■ **What is expected**:
Your answer must be an exact copy of the records, with no pictures included.

── Supplied data

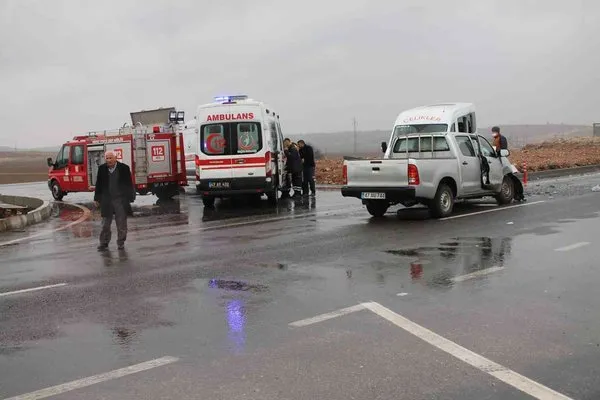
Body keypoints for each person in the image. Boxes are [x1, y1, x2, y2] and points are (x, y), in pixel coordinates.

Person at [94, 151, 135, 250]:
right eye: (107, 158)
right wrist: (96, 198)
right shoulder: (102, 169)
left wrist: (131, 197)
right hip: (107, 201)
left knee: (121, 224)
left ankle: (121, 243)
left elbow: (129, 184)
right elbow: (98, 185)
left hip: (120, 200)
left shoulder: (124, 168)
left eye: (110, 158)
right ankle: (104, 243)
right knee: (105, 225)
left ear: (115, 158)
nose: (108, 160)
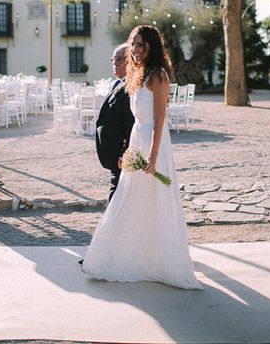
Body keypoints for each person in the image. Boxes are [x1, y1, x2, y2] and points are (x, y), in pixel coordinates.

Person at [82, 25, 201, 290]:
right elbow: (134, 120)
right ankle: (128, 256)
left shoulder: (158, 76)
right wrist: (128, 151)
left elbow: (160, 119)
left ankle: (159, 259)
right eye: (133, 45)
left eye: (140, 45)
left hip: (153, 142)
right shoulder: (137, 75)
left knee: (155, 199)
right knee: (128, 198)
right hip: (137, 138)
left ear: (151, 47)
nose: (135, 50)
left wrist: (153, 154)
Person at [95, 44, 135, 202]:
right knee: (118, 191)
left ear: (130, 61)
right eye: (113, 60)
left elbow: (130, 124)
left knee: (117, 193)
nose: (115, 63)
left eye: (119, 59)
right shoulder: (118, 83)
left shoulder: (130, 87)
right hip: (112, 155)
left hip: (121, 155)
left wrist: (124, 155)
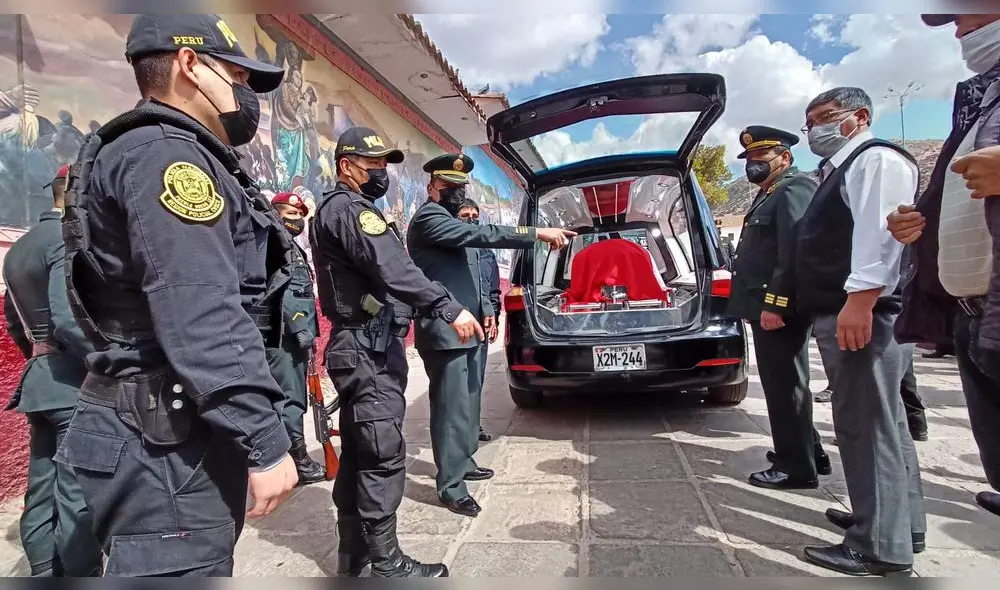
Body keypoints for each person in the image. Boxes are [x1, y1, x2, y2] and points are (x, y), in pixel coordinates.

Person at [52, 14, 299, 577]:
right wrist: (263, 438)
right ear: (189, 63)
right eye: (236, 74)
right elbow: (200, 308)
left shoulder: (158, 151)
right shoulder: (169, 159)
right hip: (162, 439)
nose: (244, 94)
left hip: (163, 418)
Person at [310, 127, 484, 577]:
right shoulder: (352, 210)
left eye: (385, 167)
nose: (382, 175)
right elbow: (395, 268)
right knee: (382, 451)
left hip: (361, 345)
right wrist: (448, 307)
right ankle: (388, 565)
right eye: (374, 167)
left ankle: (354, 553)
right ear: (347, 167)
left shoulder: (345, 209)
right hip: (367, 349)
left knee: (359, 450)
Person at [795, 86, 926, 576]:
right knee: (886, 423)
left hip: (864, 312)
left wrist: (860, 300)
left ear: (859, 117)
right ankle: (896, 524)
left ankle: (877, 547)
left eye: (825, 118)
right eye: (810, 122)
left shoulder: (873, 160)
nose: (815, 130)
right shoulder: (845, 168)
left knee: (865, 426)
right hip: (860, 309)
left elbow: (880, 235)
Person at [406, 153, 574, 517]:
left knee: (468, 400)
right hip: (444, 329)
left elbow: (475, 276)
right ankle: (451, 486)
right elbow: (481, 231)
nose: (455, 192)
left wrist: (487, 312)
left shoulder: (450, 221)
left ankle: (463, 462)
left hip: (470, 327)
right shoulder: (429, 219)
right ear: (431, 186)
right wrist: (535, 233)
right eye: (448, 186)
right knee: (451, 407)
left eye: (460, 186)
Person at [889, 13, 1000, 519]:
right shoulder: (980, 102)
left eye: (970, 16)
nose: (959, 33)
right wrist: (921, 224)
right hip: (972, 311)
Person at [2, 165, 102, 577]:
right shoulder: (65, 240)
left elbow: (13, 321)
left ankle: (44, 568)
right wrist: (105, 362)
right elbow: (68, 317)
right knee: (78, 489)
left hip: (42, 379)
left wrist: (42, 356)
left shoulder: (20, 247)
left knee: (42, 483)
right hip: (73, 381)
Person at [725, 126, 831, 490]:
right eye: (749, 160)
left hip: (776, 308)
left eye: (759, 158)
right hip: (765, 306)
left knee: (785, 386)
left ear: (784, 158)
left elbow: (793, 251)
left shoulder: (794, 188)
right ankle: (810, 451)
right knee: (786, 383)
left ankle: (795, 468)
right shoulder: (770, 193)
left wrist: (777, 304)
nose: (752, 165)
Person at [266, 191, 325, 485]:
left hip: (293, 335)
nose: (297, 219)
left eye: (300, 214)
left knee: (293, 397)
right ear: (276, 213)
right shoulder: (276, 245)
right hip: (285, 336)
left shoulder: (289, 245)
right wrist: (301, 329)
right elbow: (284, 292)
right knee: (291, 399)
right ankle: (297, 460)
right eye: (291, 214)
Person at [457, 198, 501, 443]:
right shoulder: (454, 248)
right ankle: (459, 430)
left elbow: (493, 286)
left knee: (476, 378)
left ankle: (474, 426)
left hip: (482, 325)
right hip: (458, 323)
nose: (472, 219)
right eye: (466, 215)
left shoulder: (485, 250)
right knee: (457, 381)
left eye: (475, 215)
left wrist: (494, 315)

────

■ **Your solution**:
Body keypoints for each person in the image. Boxes are [x1, y1, x2, y2] and points are (x, y), in pixel coordinates.

Person at [94, 151, 135, 250]:
right eye: (107, 158)
right wrist: (96, 198)
right shoulder: (102, 169)
left wrist: (131, 197)
right hip: (107, 201)
left knee: (121, 224)
left ankle: (121, 243)
left elbow: (129, 184)
right elbow: (98, 185)
left hip: (120, 200)
left shoulder: (124, 168)
left eye: (110, 158)
right ankle: (104, 243)
right knee: (105, 225)
left ear: (115, 158)
nose: (108, 160)
Body keypoints for each person in the image. Boxes are [x1, y1, x2, y2] and points are (x, y), in pixel coordinates.

Person at [82, 25, 201, 290]:
right elbow: (134, 120)
right ankle: (128, 256)
left shoulder: (158, 76)
right wrist: (128, 151)
left elbow: (160, 119)
left ankle: (159, 259)
right eye: (133, 45)
left eye: (140, 45)
left hip: (153, 142)
right shoulder: (137, 75)
left knee: (155, 199)
right knee: (128, 198)
right hip: (137, 138)
left ear: (151, 47)
nose: (135, 50)
left wrist: (153, 154)
Person at [95, 44, 135, 202]:
right knee: (118, 191)
left ear: (130, 61)
right eye: (113, 60)
left elbow: (130, 124)
left knee: (117, 193)
nose: (115, 63)
left eye: (119, 59)
right shoulder: (118, 83)
left shoulder: (130, 87)
right hip: (112, 155)
left hip: (121, 155)
left wrist: (124, 155)
Body keypoints for each person in the image. Boxes are [x1, y1, x2, y2] and points are (x, y), in pixel coordinates.

Person at [52, 14, 299, 577]:
right wrist: (263, 438)
right ear: (189, 63)
right eye: (236, 74)
right elbow: (200, 308)
left shoulder: (158, 151)
right shoulder: (169, 159)
right hip: (162, 439)
nose: (244, 94)
left hip: (163, 418)
Person at [310, 127, 484, 577]:
right shoulder: (352, 210)
left eye: (385, 167)
nose: (382, 175)
right elbow: (395, 268)
right knee: (382, 451)
left hip: (361, 345)
right wrist: (448, 307)
right ankle: (388, 565)
right eye: (374, 167)
left ankle: (354, 553)
right ear: (347, 167)
left shoulder: (345, 209)
right hip: (367, 349)
left knee: (359, 450)
Person at [795, 86, 926, 576]:
right knee: (886, 423)
left hip: (864, 312)
left wrist: (860, 300)
left ear: (859, 117)
right ankle: (896, 524)
left ankle: (877, 547)
left eye: (825, 118)
right eye: (810, 122)
left shoulder: (873, 160)
nose: (815, 130)
right shoulder: (845, 168)
left knee: (865, 426)
right hip: (860, 309)
left elbow: (880, 235)
Person at [406, 153, 574, 517]:
left knee: (468, 400)
right hip: (444, 329)
left elbow: (475, 276)
right ankle: (451, 486)
right elbow: (481, 231)
nose: (455, 192)
left wrist: (487, 312)
left shoulder: (450, 221)
left ankle: (463, 462)
left hip: (470, 327)
right shoulder: (429, 219)
right ear: (431, 186)
right wrist: (535, 233)
right eye: (448, 186)
right knee: (451, 407)
left eye: (460, 186)
Person at [889, 13, 1000, 519]:
right shoulder: (980, 102)
left eye: (970, 16)
nose: (959, 33)
right wrist: (921, 224)
right hip: (972, 311)
Person at [2, 165, 102, 577]:
right shoulder: (65, 240)
left elbow: (13, 321)
left ankle: (44, 568)
right wrist: (105, 362)
right elbow: (68, 317)
right knee: (78, 489)
left hip: (42, 379)
left wrist: (42, 356)
left shoulder: (20, 247)
left knee: (42, 483)
right hip: (73, 381)
Person at [725, 126, 831, 490]:
right eye: (749, 160)
left hip: (776, 308)
left eye: (759, 158)
right hip: (765, 306)
left knee: (785, 386)
left ear: (784, 158)
left elbow: (793, 251)
left shoulder: (794, 188)
right ankle: (810, 451)
right knee: (786, 383)
left ankle: (795, 468)
right shoulder: (770, 193)
left wrist: (777, 304)
nose: (752, 165)
Person at [266, 191, 325, 485]:
left hip: (293, 335)
nose: (297, 219)
left eye: (300, 214)
left knee: (293, 397)
right ear: (276, 213)
right shoulder: (276, 245)
right hip: (285, 336)
left shoulder: (289, 245)
right wrist: (301, 329)
right elbow: (284, 292)
right knee: (291, 399)
right ankle: (297, 460)
right eye: (291, 214)
Person at [457, 198, 501, 443]:
right shoulder: (454, 248)
right ankle: (459, 430)
left elbow: (493, 286)
left knee: (476, 378)
left ankle: (474, 426)
left hip: (482, 325)
right hip: (458, 323)
nose: (472, 219)
right eye: (466, 215)
left shoulder: (485, 250)
right knee: (457, 381)
left eye: (475, 215)
left wrist: (494, 315)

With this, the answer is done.